** Opening DATA FOR ANALYSIS block **
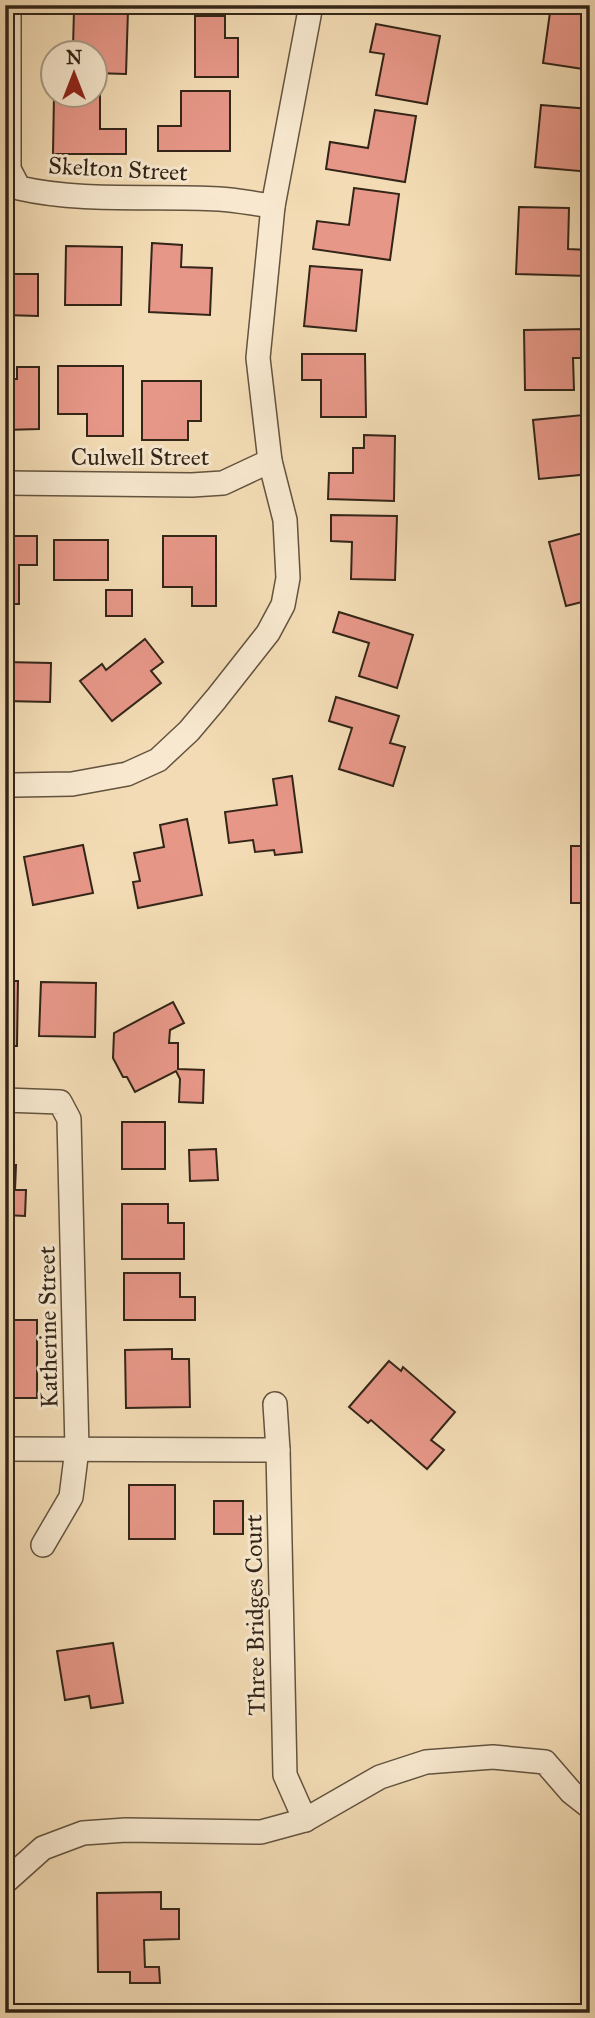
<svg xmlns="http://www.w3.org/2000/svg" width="595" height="2018" viewBox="0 0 595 2018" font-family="'IM FELL Great Primer',serif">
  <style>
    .building { fill: #e79788; stroke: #332518; stroke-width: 2 }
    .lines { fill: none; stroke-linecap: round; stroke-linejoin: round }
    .street-casing { stroke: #63533f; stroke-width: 26 }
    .street { stroke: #f7e8cf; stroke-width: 23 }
    .labels { text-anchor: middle; stroke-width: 6; stroke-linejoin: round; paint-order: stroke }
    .street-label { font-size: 24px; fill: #332518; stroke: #f7e8cf }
  </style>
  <rect width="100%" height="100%" fill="#f3dcb5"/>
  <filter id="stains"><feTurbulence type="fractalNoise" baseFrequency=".00286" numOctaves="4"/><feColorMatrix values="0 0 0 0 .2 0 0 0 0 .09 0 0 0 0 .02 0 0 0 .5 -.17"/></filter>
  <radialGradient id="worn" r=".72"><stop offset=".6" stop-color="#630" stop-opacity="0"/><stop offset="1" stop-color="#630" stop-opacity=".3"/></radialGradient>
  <!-- building -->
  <g class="building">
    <polygon points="373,5 412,5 410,13"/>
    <polygon points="551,5 590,7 590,70 543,63"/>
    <polygon points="74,9 128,10 126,74 94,73 94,52 54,52 54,48 73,48"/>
    <polygon points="195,16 225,16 225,38 238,38 238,77 195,77"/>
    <polygon points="376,24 440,36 427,104 376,95 384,54 370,52"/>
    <polygon points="94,91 100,91 100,129 126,129 126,154 53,154 54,94 94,94"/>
    <polygon points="181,91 230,91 230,151 158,151 158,126 181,126"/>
    <polygon points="541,105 590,109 590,172 535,167"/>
    <polygon points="375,110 416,116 405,182 326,169 330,142 368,148"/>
    <polygon points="354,188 399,194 390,260 313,249 317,221 349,225"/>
    <polygon points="519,207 569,208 568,249 589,250 588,276 516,274"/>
    <polygon points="152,243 182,245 181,267 212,268 210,315 149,312"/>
    <polygon points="66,246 122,247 121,305 65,305"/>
    <polygon points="310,266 362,270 356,331 304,326"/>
    <polygon points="5,274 38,274 38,316 5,315"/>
    <polygon points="588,329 588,358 573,358 574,390 525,390 524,330"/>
    <polygon points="302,354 365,354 366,417 321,417 321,380 302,380"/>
    <polygon points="58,366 123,366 123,436 87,436 87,414 58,414"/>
    <polygon points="17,367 39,367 39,429 5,430 5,379 17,379"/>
    <polygon points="142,381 201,381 201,421 188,421 188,440 142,440"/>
    <polygon points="583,415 586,444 590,444 590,474 539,479 533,420"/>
    <polygon points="364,435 395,436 394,501 328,499 329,473 353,473 353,448 364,448"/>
    <polygon points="331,515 397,516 395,580 351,579 352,542 331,541"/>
    <polygon points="590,531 590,600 566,606 549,542"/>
    <polygon points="5,536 37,536 37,565 19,565 19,604 5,604"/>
    <polygon points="163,536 216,536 216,606 192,606 192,587 163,587"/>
    <rect x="54" y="540" width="54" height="40"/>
    <rect x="106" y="590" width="26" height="26"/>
    <polygon points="339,612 413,635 397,688 359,676 369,643 333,632"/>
    <polygon points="145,639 163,662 151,671 161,683 112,721 80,681 102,664 106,670"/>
    <polygon points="590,641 590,677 581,644"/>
    <polygon points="5,662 51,663 50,702 5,701"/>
    <polygon points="336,697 399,716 390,743 405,747 393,786 339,769 352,728 329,721"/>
    <polygon points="292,776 302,852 275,855 274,850 255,852 253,840 229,843 225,812 277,805 273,779"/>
    <polygon points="187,819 202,895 138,908 133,882 140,881 134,853 164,847 160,825"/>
    <polygon points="83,845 93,893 33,905 24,857"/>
    <rect x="571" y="846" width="19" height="57"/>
    <polygon points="5,981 18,981 17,1046 5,1046"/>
    <polygon points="41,982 96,983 95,1037 39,1036"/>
    <polygon points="173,1002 184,1023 170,1030 169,1043 178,1043 178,1069 204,1070 203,1103 179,1102 180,1079 176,1071 135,1092 127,1077 123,1077 113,1058 114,1033"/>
    <rect x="122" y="1122" width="43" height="47"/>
    <polygon points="216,1149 218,1180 190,1181 189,1150"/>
    <polygon points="5,1165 16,1165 15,1190 26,1190 25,1216 5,1215"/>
    <polygon points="122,1204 168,1204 168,1223 184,1223 184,1259 122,1259"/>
    <polygon points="124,1273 180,1273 180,1297 195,1297 195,1320 124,1320"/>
    <polygon points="14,1320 37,1320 37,1398 5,1398 5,1340 14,1340"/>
    <polygon points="172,1349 172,1359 189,1359 190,1407 126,1408 125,1350"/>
    <polygon points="389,1361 401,1371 403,1367 455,1412 431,1440 444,1450 427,1469 371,1420 368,1423 349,1407"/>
    <rect x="129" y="1485" width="46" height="54"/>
    <rect x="214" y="1501" width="29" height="33"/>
    <polygon points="113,1643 123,1703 91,1708 89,1696 65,1700 57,1651"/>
    <polygon points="161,1892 161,1909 179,1909 179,1939 144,1940 145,1967 159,1967 160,1983 130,1983 130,1972 98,1972 97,1893"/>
  </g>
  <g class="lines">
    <!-- street casing -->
    <g class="street-casing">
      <g id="street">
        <path d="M9,5V169L19,188C85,203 152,195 219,199C237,200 255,204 273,206"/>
        <polyline points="5,483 192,485 223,483 270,461"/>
        <polyline points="15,785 72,784 127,774 158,760 189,731 216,699 268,633 283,605 288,578 285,520 270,461 258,358 273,206 311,5"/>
        <polyline points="5,1100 60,1102 69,1119 77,1449 71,1497 43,1545"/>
        <polyline points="275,1404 278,1450 285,1775 305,1820"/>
        <polyline points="5,1449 278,1450"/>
        <polyline points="5,1882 43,1848 83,1833 126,1830 261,1832 305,1820 380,1777 426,1762 493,1757 545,1762 571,1792 590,1807"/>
      </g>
    </g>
    <!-- street -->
    <use href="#street" class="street"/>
  </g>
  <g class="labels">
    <!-- street labels -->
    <g class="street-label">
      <text transform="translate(118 169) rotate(3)" y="8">Skelton Street</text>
      <text x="140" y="465">Culwell Street</text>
      <text transform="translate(48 1327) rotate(-91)" y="8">Katherine Street</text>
      <text transform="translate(255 1615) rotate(-91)" y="8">Three Bridges Court</text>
    </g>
  </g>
  <!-- margin -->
  <rect width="595" height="2018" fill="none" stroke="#f3dcb5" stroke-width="28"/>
  <rect x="7" y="7" width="581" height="2004" fill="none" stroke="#332518" stroke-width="3.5"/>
  <rect x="14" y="14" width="567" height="1990" fill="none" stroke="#332518" stroke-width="2"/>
  <!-- north arrow -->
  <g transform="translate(74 74)"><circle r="33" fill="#f7e8cf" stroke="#a99a86" stroke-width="2"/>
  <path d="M0-5L12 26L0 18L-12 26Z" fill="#8f2418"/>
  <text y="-10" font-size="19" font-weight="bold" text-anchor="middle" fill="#332518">N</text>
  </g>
  <rect width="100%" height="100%" filter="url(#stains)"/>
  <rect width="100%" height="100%" fill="url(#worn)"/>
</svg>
** Closing DATA FOR ANALYSIS block **
*EXERCISE*
Every line of the material above that contains "worn" should be counted; give the total only.

*EXERCISE SOLUTION*
2